The Golden Guernsey is a very rare breed of goat, which is found in the Bailiwick of Gurensey on the Channel Islands in the UK.
The breed was only first introduced to the region just over 55 years ago, in 1965 by Rudi Sweg. Ancestors of this breed of goat dates back centuries, with remains having been found in dolmens which are over 2,000 years old on the islands. It is thought that the current form of the breed is a result of ongoing evolution from time BC. The first literary reference to the breed came in 1826, with a reference of a “golden goat”.
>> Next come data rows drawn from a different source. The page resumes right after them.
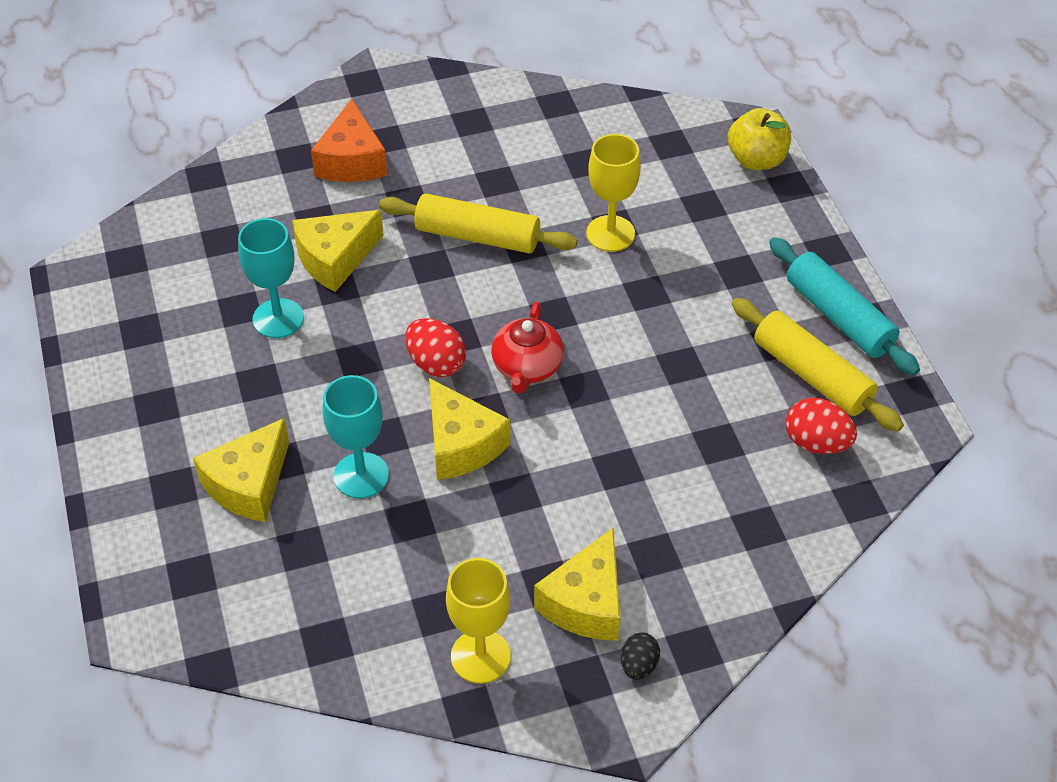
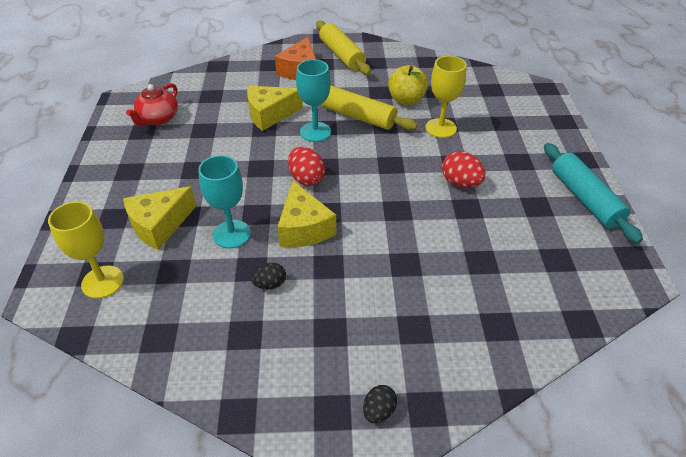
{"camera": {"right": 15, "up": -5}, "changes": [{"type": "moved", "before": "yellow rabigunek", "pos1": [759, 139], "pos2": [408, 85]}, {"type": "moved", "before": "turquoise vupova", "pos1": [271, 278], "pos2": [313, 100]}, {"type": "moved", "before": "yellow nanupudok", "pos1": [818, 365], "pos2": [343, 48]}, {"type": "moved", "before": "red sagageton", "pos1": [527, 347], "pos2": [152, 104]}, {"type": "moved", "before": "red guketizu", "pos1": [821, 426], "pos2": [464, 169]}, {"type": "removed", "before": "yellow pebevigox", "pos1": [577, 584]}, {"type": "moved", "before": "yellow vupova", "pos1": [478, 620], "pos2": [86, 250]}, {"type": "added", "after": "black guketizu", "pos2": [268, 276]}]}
The breed was almost wiped from existence during the German occupation of Guernsey during World War two, though were saved by a local, Miriam Milbourne, who hid a herd on the island for years. It wasn’t until 1965 that the Golden Guernsey Goat society was formed.
Appearance and Traits -
As is obvious by its name, the Golden Guernsey is gold in colour.
Males are generally horned, pointed in upward curves. They are a fine-boned dairy breed, much smaller than other British milking goats. They are very efficient milkers relative to their size, and average 3.16kgs of milk each day. Their milk is also high in protein (2.81%) and butterfat (3.72%), making it very popular. Maiden milkers, or nannies who lactate without having kids, are very common amongst the breed.
Generally, they are a very docile and friendly breed, making them suitable pets or for those looking to produce their own, personal supplies of milk.
A beautiful breed none the less, The Golden Guernsey may be over 2,000 years old, though it is still just as magnificent.